In Wyeth, a patient brought an action in state court against the manufacturer of a nausea medication alleging that the drug manufacturer failed to include a warning advising medical staff against administering the drug directly into a patient's vein. The drug manufacturer argued that federal law preempted the state lawsuit on the ground that the FDA is the sole entity entrusted to regulate labeling for prescription drugs, and to allow state law claims that hold manufacturers liable for inadequate labels would contravene Congress's purpose in establishing the FDA. 129 S.Ct. at 1199. In its analysis, the Court first noted that Congressional intent indicates that the FDA has traditionally regarded state law as a "complementary form of drug regulation" that "serve[s] a distinct compensatory function." 129 S.Ct. at 1202. The Court added that Congress's decision not to include an express preemption provision for prescription drugs in the face of such an extensive history of state law litigation over prescription medication "is powerful evidence that Congress did not intend FDA oversight to be the exclusive means of ensuring drug safety and effectiveness." Id. at 1200. Accordingly, the Court held that private state-law tort suits are a permissible avenue for parties injured by prescription medications to pursue. Id. at 1202.

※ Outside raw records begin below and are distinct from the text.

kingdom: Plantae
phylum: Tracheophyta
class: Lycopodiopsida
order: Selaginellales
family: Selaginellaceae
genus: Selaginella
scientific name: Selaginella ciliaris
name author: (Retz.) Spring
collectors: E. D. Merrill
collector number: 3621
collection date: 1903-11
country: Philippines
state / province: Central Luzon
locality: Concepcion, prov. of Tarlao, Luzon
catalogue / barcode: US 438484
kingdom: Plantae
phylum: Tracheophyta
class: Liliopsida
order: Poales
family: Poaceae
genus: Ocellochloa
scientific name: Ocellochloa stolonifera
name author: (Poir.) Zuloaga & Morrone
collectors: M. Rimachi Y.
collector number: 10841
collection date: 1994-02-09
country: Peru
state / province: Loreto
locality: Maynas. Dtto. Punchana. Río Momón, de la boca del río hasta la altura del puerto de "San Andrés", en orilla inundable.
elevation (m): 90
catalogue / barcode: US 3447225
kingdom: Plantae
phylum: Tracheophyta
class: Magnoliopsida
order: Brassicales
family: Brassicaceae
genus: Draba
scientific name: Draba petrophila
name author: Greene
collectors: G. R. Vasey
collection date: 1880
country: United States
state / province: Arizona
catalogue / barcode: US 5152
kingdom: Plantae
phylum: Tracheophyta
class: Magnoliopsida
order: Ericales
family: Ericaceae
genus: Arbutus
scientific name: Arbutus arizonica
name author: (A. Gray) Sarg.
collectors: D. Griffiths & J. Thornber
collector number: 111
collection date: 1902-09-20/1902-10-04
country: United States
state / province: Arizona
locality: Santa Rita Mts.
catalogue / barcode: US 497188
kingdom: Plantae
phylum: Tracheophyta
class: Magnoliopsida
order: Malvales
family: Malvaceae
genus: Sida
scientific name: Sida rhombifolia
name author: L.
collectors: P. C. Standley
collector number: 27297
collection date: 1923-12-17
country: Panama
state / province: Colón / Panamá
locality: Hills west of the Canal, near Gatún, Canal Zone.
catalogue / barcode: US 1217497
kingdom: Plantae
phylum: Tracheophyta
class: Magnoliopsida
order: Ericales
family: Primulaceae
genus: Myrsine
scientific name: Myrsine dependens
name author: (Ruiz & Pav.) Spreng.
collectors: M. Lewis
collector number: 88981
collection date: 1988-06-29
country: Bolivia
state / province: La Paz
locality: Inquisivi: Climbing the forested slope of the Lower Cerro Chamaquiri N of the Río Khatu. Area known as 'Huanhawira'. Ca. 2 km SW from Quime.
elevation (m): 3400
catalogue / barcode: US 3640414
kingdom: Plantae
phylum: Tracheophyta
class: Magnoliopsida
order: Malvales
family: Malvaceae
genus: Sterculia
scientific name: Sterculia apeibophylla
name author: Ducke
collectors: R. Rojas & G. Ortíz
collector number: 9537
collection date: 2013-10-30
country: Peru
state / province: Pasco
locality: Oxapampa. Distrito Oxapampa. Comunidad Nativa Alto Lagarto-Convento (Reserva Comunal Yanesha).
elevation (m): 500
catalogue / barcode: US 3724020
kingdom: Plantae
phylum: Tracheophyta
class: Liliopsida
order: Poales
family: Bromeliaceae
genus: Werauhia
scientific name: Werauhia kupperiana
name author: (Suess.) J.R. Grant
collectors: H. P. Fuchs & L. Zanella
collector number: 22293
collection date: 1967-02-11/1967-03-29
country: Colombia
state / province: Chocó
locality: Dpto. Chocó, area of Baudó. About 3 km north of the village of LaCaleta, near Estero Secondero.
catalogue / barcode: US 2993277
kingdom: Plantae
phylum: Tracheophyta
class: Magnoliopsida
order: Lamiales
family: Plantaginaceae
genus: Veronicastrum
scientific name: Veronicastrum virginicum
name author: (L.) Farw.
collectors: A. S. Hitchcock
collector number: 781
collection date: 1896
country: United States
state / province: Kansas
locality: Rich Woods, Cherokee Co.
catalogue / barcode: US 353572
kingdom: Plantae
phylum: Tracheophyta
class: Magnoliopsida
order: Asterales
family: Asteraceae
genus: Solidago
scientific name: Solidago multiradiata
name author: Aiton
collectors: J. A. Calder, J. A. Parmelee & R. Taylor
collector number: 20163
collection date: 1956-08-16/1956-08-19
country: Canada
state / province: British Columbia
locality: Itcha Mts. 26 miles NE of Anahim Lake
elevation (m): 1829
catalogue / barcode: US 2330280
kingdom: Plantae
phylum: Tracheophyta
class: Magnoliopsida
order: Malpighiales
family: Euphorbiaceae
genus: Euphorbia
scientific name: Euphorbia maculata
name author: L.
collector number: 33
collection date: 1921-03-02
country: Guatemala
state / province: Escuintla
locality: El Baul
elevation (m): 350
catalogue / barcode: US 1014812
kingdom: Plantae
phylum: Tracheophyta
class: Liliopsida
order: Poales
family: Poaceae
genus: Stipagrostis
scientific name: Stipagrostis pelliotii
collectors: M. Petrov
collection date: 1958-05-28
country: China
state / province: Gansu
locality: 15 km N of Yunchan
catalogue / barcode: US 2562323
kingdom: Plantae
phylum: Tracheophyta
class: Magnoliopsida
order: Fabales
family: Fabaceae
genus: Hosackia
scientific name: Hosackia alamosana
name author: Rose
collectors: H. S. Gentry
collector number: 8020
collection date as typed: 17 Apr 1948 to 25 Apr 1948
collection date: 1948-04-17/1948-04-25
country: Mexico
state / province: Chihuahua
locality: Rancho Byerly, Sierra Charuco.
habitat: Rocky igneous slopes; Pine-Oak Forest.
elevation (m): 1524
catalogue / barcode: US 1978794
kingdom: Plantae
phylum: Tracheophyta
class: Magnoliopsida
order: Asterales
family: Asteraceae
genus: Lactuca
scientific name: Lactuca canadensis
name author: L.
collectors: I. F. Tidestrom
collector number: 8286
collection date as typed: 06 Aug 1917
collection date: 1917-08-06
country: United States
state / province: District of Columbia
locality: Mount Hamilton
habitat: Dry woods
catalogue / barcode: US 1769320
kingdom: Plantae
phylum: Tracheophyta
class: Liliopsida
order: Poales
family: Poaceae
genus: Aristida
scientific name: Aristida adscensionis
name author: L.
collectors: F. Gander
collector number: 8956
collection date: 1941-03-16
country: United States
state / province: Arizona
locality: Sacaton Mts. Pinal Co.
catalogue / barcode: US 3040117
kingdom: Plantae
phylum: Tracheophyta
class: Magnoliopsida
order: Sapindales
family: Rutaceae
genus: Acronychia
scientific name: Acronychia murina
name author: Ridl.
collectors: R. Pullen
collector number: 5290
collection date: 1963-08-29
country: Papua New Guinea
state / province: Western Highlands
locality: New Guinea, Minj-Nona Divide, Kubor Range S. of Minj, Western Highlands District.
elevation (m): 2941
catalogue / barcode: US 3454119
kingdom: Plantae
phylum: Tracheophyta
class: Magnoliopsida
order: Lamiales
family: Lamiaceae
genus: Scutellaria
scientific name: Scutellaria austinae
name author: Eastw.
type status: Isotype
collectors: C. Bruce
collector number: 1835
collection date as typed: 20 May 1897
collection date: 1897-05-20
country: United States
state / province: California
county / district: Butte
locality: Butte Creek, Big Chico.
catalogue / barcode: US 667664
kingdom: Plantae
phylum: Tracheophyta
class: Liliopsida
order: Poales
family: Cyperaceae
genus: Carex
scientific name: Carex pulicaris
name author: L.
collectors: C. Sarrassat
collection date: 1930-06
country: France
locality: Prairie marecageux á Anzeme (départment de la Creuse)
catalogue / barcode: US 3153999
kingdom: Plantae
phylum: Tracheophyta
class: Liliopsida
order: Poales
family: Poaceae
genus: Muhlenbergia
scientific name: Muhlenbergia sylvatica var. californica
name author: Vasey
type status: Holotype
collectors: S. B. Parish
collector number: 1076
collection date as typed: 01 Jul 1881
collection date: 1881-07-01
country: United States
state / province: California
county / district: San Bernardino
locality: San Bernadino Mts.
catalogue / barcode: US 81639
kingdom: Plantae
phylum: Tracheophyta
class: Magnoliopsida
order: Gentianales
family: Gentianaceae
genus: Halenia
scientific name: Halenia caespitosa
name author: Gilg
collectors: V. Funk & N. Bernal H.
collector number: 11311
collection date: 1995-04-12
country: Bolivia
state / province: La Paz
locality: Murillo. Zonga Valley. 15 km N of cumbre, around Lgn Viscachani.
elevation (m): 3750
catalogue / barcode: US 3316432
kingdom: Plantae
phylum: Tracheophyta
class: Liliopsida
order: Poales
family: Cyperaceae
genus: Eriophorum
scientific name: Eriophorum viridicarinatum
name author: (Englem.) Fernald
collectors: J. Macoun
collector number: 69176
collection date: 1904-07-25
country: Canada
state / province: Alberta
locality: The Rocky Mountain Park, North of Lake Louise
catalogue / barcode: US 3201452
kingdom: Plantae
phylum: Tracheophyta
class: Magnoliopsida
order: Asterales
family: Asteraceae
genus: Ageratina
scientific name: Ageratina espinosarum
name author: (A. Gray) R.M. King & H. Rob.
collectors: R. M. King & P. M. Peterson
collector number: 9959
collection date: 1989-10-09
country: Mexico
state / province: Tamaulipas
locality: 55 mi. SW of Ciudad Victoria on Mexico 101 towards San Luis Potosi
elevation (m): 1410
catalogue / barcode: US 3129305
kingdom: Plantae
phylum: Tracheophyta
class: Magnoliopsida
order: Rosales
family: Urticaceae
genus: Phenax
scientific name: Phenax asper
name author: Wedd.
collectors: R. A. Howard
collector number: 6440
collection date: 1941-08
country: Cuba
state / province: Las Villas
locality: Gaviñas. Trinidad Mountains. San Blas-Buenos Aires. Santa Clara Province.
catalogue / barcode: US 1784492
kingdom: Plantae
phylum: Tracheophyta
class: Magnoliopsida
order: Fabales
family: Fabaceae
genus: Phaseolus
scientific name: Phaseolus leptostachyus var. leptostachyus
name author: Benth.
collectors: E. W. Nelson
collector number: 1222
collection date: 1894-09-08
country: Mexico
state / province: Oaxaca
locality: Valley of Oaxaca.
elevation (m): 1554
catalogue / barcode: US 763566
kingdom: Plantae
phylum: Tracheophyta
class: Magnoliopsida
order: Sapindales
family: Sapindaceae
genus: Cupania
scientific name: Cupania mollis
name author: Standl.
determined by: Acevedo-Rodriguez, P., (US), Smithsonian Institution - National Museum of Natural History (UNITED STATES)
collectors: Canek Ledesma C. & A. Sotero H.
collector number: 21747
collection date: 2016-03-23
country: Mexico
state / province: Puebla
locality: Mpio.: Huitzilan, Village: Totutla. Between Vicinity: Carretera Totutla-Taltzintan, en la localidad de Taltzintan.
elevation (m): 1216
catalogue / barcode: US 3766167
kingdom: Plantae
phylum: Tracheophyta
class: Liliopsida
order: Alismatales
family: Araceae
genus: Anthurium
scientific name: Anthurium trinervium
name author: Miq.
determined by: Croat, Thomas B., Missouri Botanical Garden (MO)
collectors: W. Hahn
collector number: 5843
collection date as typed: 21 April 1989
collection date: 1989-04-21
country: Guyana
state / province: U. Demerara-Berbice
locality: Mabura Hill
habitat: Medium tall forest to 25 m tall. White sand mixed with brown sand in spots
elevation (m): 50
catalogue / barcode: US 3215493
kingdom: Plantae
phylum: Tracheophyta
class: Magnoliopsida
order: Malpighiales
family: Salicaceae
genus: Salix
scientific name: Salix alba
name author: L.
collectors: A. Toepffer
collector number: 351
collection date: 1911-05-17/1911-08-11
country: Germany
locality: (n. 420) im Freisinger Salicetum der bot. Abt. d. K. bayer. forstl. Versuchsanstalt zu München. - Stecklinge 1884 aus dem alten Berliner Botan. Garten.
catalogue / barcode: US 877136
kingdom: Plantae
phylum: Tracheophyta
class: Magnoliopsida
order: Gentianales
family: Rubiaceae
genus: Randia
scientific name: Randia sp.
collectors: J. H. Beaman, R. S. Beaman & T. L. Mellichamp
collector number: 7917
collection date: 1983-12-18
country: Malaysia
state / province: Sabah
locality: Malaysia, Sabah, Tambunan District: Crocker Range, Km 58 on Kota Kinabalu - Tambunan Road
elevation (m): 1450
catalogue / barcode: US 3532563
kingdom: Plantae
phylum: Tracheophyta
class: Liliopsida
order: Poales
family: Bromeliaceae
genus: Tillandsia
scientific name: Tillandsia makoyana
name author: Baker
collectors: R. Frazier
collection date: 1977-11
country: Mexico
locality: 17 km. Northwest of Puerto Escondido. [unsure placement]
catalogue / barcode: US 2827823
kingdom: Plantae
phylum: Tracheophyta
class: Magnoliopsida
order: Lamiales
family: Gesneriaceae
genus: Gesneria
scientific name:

This conclusion, however, does not purport to affect the enduring precedent that there is no private stand-alone cause of action for violation of the FDCA. As noted, the case in Wyeth was predicated on a state law theory of liability for failure to warn that was wholly independent of the FDCA. In contrast, Lefaivre's claim here is based solely on the FDCA itself. Consistent withBuckman, Wyeth should be read only for the proposition that a plaintiff may assert a cause of action against a drug manufacturer if he or she has an independent state-law theory of liability ( i.e., if the cause of action would exist independently of the FDCA).
III. Conclusion
Because plaintiff Lefaivre's state law claims are based entirely on violations of FDCA regulations, and because enforcement of the FDCA is solely the province of the federal government, the claims are preempted and plaintiff has failed to state a cause of action. Accordingly, the case shall be dismissed.